Among the enduring legacy of the American colonial period is tying up the local sugar industry to supplying the US market with its best quality of the commodity under a quota system.
While even the government’s National Economic and Development Authority said the scheme had outlived its usefulness and created distortions in the market, the Sugar Regulatory Administration had resisted converting the quota allocations for the local market where supply is running short.
The SRA maintained that the “A” quedan allocation was based on the desirability of continued access to the preferential US sugar market.
The excuse was that the US quota is useful during a bumper harvest, since the US price tends to be higher than world prices, plus the tariff privileges given to the industry.
NEDA, however, said in recent years, domestic production is already barely able to meet demand. The country has also been unable to fulfill its US sugar quota allocation, and exports to the US are being effectively supported by imports from the world market.
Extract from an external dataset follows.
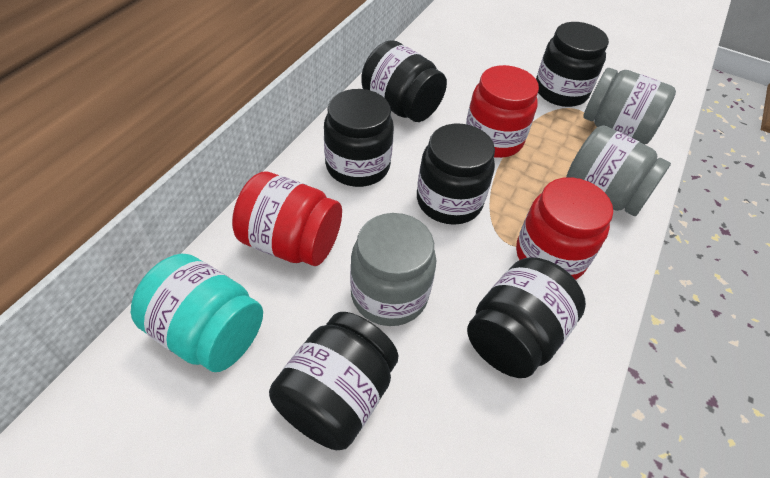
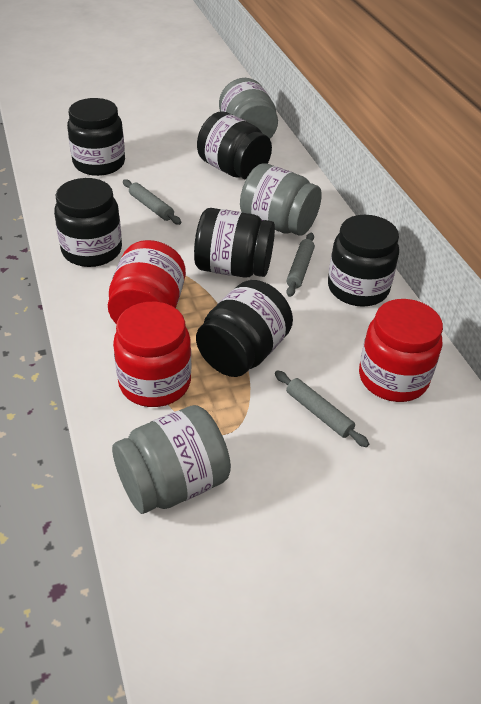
grey rolling pin: 0 -> 3
turquoise jar: 1 -> 0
Thus, some participants in the quota system are forced to import supposedly to fulfill their commitments.
Several opportunities for abuse and fraud had resulted from the current setup, according to NEDA.
Sugar producers point to a trading cartel in cohorts with the SRA to have been the cause of the scarcity of the product in the market with the aim of inducing importation.
Local producers estimate that the cartel earns up to P1 billion a year from the importation of lower priced sugar.
For the past year, the commodity retailed at P1,500 per 50-kilo bag compared to imports from Thailand, which cost P1,100 per bag or a P400 difference per bag.
The SRA’s role in the lucrative racket is to prevent the “conversion” of sugar in the quota allocation to the US despite the advice from the American government that the Philippines needed only to advise that it will not be able to fill its quota due to the shortage in the local market.
Traders said the cumulative disallowed conversion of export sugar in the past four years totaled 9,965 metric tons, or 199,300 bags sitting in warehouses.
Traders said SRA disallowed the conversion since it will set “a bad precedent.”
In 2018, the SRA Board blocked the conversion of sugar for export insisting that there was ample supply, even as industrial users like Coca Cola were already complaining about the shortage.
Former president Rodrigo Duterte then issued Administrative Order 13 directing the SRA and the Department of Agriculture to prioritize the needs of the domestic market that the conversion was allowed.
The disallowance, however, resumed this year resulting to 9,600 metric tons of sugar being withheld from the market.
The controversial Sugar Order 4 authorized the importation of 300,000 metric tons that would have been covered by local supply with the coming harvest season along with the stockpile that is merely waiting to be approved for sale in the local market.
Even Malacañang admitted that the shortage of sugar in the market is artificial.
Greed indeed is a powerful force of destruction that causes misery to the nation.